The two-day hearing in this case will begin on Tuesday, 9 March 2010 to consider an appeal from a decision of the Inner House of the Scottish Court of Session in relation to a claim arising out of a charterparty agreement between the parties, and the interpretation of s.3(2) of the Law Reform (Miscellaneous Provisions) (Scotland) Act 1940 (the “Act”) as it relates to contributory negligence.  The appeal will seek to clarify whether the provision as set out in the charterparty agreement relates to an indemnity clause or an exclusion clause.

Farstad, the owners of an oil rig supply vessel had chartered a vessel, the ‘MV Far Service’, to Asco.  Enviroco was a contractor appointed to clean the oil tanks in the vessel.  While the oil tanks were being cleaned in Peterhead harbour, a fire broke out resulting in a fatality and causing considerable damage.  The fire was caused when an Enviroco employee inadvertently caused oil to flow into the engine room near hot machinery. 

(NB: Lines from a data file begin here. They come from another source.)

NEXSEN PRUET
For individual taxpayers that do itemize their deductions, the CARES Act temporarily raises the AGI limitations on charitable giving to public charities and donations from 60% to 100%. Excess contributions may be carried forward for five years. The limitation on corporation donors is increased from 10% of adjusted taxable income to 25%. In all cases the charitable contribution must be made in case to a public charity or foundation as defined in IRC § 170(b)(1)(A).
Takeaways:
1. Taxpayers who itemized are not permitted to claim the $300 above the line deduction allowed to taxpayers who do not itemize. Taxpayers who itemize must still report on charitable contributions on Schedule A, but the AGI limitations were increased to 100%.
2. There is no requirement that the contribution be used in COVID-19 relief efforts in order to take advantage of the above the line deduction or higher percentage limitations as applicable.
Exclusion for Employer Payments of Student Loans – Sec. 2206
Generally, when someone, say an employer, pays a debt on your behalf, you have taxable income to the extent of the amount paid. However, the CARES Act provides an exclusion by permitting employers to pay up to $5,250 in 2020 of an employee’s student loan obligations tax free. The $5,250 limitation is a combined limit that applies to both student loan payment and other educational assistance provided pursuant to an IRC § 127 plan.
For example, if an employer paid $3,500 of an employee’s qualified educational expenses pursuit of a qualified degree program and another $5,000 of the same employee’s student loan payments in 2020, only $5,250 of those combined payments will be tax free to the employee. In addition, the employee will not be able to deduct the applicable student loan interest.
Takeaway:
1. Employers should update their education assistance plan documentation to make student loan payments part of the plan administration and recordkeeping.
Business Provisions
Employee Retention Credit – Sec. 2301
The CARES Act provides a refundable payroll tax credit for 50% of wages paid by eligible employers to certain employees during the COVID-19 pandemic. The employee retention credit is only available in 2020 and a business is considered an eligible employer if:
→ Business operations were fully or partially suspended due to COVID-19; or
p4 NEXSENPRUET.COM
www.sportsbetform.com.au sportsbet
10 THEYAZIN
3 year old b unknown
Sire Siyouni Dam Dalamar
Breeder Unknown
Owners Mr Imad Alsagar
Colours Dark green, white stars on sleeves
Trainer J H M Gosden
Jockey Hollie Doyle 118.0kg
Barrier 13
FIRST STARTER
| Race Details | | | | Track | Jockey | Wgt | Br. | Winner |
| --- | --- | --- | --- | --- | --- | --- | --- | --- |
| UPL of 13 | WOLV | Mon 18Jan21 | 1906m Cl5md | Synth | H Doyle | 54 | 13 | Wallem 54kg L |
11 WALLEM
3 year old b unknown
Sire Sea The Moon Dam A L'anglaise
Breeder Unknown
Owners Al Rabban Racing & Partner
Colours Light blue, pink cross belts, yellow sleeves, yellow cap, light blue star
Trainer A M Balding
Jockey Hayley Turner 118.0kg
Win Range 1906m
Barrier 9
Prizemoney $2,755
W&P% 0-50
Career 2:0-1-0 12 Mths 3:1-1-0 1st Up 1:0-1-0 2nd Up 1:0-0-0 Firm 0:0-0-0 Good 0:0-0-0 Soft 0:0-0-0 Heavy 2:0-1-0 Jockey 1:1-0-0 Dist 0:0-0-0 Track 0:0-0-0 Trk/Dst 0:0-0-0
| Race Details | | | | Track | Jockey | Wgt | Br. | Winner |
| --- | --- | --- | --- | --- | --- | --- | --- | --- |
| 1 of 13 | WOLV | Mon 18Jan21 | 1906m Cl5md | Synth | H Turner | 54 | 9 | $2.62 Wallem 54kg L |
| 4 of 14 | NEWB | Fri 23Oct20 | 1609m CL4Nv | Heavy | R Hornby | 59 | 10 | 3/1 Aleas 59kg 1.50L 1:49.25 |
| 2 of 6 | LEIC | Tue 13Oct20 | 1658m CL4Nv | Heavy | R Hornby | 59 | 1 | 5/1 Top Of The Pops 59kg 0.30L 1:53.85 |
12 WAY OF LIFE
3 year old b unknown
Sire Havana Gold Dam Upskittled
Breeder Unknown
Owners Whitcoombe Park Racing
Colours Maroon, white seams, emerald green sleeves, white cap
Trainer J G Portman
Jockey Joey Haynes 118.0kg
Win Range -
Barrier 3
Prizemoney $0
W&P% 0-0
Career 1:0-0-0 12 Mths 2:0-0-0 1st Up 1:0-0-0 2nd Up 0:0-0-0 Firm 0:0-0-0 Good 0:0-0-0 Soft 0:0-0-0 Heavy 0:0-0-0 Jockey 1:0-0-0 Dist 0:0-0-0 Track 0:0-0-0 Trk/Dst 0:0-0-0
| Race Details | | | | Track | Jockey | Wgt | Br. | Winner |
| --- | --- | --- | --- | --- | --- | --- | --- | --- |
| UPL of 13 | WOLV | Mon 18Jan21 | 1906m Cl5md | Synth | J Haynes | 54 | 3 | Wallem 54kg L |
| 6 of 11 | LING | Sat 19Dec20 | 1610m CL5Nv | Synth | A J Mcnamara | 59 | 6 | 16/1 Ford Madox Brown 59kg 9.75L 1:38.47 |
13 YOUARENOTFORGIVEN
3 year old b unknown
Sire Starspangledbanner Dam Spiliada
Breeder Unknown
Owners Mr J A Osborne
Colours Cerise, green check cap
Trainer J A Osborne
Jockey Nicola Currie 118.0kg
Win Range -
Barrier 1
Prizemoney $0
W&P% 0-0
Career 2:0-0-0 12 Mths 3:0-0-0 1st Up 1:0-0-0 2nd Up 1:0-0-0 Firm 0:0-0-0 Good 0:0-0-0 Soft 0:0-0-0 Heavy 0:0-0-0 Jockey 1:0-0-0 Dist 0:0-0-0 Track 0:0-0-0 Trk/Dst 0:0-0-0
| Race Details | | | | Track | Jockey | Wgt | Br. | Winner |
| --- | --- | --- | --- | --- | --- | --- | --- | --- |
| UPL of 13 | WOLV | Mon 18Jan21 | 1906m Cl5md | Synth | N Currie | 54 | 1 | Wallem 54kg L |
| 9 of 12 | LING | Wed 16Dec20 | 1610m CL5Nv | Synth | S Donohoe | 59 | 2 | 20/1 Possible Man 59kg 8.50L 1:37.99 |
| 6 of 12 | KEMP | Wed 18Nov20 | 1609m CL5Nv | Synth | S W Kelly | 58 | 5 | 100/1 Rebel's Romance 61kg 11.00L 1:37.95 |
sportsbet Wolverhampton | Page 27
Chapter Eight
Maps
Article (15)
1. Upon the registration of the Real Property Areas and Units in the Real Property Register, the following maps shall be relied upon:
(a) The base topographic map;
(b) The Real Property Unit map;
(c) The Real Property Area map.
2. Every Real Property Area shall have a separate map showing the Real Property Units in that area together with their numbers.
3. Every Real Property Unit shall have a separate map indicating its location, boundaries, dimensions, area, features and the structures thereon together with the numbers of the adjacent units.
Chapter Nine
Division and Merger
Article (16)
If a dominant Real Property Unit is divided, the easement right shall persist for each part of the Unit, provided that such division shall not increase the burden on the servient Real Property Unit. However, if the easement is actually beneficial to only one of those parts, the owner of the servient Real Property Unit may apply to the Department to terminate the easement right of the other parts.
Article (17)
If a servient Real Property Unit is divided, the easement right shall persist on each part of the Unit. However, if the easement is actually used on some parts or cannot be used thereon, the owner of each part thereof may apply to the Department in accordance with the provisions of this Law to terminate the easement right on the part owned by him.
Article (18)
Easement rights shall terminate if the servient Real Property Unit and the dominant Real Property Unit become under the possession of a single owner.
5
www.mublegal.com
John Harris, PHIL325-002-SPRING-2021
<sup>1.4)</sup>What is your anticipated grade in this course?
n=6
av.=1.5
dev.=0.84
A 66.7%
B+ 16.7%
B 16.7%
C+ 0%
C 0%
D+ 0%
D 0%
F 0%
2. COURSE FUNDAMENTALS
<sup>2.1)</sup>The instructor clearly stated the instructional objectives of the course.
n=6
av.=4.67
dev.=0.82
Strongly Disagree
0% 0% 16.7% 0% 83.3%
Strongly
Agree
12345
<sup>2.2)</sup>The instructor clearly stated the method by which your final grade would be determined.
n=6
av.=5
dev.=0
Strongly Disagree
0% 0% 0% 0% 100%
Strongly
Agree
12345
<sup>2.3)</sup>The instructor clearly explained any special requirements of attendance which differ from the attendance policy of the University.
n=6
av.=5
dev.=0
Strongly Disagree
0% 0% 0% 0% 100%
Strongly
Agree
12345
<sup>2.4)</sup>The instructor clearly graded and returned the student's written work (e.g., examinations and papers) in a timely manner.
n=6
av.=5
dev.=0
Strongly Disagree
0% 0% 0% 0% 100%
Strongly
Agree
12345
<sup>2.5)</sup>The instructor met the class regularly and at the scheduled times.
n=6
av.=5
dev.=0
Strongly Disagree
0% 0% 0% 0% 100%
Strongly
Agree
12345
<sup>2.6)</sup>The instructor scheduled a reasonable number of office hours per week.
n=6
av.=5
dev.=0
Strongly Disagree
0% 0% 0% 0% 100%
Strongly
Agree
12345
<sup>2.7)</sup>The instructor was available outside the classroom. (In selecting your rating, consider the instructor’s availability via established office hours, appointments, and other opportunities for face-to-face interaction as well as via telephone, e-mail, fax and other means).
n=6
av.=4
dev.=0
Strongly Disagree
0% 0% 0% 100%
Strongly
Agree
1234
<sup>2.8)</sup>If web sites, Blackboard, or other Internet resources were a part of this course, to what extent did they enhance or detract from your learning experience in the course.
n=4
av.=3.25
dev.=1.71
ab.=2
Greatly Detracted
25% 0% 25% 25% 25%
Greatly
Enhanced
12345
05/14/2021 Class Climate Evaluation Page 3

Farstad sought damages from Enviroco in respect of the damage caused on the basis that Enviroco’s employee had acted negligently while carrying out their cleaning duties. Enviroco sought to add the charterer of the vessel, Asco to the action as a third party on the basis that they were partly responsible for the damage in failing to supervise the operations. Enviroco sought to rely on s.3(2) of the Act which provides, “Where a person has paid any damages or expenses in which he has been found liable in any such action as aforesaid, he shall be entitled to recover from any other person who, if sued, might also have been held liable in respect of the loss or damage on which the action was founded, such contribution, if any as the court may deem just.” 

However, in clause 33(5) of the charterparty agreement, it was provided that

“… the Owner shall defend, indemnify and hold harmless the Charterer … from and against any and all claims, demands, liabilities, proceedings and causes of action resulting from loss or damage in relation to the Vessel … irrespective of the cause of loss or damage, including where such loss or damage is caused by [sic], or contributed to, by negligence of the Charterer…”.

The issue for the court was how the operation of clause 33(5) affected the interpretation of s.3(2) of the Act.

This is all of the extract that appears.